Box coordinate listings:
**********

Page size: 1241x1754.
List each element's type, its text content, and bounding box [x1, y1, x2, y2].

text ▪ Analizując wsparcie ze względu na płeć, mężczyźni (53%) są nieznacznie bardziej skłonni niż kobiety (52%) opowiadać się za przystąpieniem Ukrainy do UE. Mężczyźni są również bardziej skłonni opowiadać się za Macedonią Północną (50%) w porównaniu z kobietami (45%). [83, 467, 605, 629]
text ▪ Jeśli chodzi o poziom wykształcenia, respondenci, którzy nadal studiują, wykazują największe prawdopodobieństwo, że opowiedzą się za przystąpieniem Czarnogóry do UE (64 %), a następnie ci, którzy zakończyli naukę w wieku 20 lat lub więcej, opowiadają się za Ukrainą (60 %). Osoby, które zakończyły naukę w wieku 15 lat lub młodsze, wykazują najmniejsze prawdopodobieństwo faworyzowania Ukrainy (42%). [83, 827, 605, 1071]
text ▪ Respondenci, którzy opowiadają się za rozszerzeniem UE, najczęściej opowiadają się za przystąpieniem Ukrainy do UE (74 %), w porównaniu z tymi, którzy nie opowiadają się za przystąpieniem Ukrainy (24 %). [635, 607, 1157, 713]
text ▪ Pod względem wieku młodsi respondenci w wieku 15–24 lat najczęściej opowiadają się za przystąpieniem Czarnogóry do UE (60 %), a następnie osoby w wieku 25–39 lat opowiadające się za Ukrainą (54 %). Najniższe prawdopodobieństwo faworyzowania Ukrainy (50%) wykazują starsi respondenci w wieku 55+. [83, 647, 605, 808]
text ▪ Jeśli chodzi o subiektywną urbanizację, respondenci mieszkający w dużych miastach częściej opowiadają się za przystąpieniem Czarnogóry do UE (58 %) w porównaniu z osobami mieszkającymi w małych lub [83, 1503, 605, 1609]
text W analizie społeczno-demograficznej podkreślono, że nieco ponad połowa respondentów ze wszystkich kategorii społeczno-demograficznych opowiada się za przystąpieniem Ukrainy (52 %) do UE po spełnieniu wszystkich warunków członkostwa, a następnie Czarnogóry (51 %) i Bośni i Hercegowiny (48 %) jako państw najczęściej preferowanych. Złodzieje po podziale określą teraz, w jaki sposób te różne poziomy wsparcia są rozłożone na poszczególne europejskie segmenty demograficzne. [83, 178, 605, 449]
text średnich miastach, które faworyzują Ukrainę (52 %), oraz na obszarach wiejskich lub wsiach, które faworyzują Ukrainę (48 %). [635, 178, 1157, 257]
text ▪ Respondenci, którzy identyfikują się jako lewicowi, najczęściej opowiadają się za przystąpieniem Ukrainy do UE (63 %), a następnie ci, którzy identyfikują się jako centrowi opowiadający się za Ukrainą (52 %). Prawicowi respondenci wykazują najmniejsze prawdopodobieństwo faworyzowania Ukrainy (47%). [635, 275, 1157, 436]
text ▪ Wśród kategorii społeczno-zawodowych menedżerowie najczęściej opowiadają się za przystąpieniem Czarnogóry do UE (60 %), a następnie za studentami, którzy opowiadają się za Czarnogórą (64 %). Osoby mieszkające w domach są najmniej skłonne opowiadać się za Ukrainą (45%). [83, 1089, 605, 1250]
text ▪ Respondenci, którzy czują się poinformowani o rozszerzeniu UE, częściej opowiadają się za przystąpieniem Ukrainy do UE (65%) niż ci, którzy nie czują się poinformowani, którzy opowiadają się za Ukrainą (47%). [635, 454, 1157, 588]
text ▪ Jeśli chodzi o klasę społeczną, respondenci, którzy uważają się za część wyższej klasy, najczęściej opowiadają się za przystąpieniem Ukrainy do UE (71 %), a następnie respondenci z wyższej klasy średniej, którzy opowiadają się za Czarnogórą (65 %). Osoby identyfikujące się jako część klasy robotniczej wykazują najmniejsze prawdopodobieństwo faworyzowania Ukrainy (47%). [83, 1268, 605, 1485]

**********

Copy every line of the rows above verbatim, keeping their order.

» Output for this exercise:
Page size: 1241x1754.
List each element's type, its text content, and bounding box [x1, y1, x2, y2].

text ▪ Analizując wsparcie ze względu na płeć, mężczyźni (53%) są nieznacznie bardziej skłonni niż kobiety (52%) opowiadać się za przystąpieniem Ukrainy do UE. Mężczyźni są również bardziej skłonni opowiadać się za Macedonią Północną (50%) w porównaniu z kobietami (45%). [83, 467, 605, 629]
text ▪ Jeśli chodzi o poziom wykształcenia, respondenci, którzy nadal studiują, wykazują największe prawdopodobieństwo, że opowiedzą się za przystąpieniem Czarnogóry do UE (64 %), a następnie ci, którzy zakończyli naukę w wieku 20 lat lub więcej, opowiadają się za Ukrainą (60 %). Osoby, które zakończyły naukę w wieku 15 lat lub młodsze, wykazują najmniejsze prawdopodobieństwo faworyzowania Ukrainy (42%). [83, 827, 605, 1071]
text ▪ Respondenci, którzy opowiadają się za rozszerzeniem UE, najczęściej opowiadają się za przystąpieniem Ukrainy do UE (74 %), w porównaniu z tymi, którzy nie opowiadają się za przystąpieniem Ukrainy (24 %). [635, 607, 1157, 713]
text ▪ Pod względem wieku młodsi respondenci w wieku 15–24 lat najczęściej opowiadają się za przystąpieniem Czarnogóry do UE (60 %), a następnie osoby w wieku 25–39 lat opowiadające się za Ukrainą (54 %). Najniższe prawdopodobieństwo faworyzowania Ukrainy (50%) wykazują starsi respondenci w wieku 55+. [83, 647, 605, 808]
text ▪ Jeśli chodzi o subiektywną urbanizację, respondenci mieszkający w dużych miastach częściej opowiadają się za przystąpieniem Czarnogóry do UE (58 %) w porównaniu z osobami mieszkającymi w małych lub [83, 1503, 605, 1609]
text W analizie społeczno-demograficznej podkreślono, że nieco ponad połowa respondentów ze wszystkich kategorii społeczno-demograficznych opowiada się za przystąpieniem Ukrainy (52 %) do UE po spełnieniu wszystkich warunków członkostwa, a następnie Czarnogóry (51 %) i Bośni i Hercegowiny (48 %) jako państw najczęściej preferowanych. Złodzieje po podziale określą teraz, w jaki sposób te różne poziomy wsparcia są rozłożone na poszczególne europejskie segmenty demograficzne. [83, 178, 605, 449]
text średnich miastach, które faworyzują Ukrainę (52 %), oraz na obszarach wiejskich lub wsiach, które faworyzują Ukrainę (48 %). [635, 178, 1157, 257]
text ▪ Respondenci, którzy identyfikują się jako lewicowi, najczęściej opowiadają się za przystąpieniem Ukrainy do UE (63 %), a następnie ci, którzy identyfikują się jako centrowi opowiadający się za Ukrainą (52 %). Prawicowi respondenci wykazują najmniejsze prawdopodobieństwo faworyzowania Ukrainy (47%). [635, 275, 1157, 436]
text ▪ Wśród kategorii społeczno-zawodowych menedżerowie najczęściej opowiadają się za przystąpieniem Czarnogóry do UE (60 %), a następnie za studentami, którzy opowiadają się za Czarnogórą (64 %). Osoby mieszkające w domach są najmniej skłonne opowiadać się za Ukrainą (45%). [83, 1089, 605, 1250]
text ▪ Respondenci, którzy czują się poinformowani o rozszerzeniu UE, częściej opowiadają się za przystąpieniem Ukrainy do UE (65%) niż ci, którzy nie czują się poinformowani, którzy opowiadają się za Ukrainą (47%). [635, 454, 1157, 588]
text ▪ Jeśli chodzi o klasę społeczną, respondenci, którzy uważają się za część wyższej klasy, najczęściej opowiadają się za przystąpieniem Ukrainy do UE (71 %), a następnie respondenci z wyższej klasy średniej, którzy opowiadają się za Czarnogórą (65 %). Osoby identyfikujące się jako część klasy robotniczej wykazują najmniejsze prawdopodobieństwo faworyzowania Ukrainy (47%). [83, 1268, 605, 1485]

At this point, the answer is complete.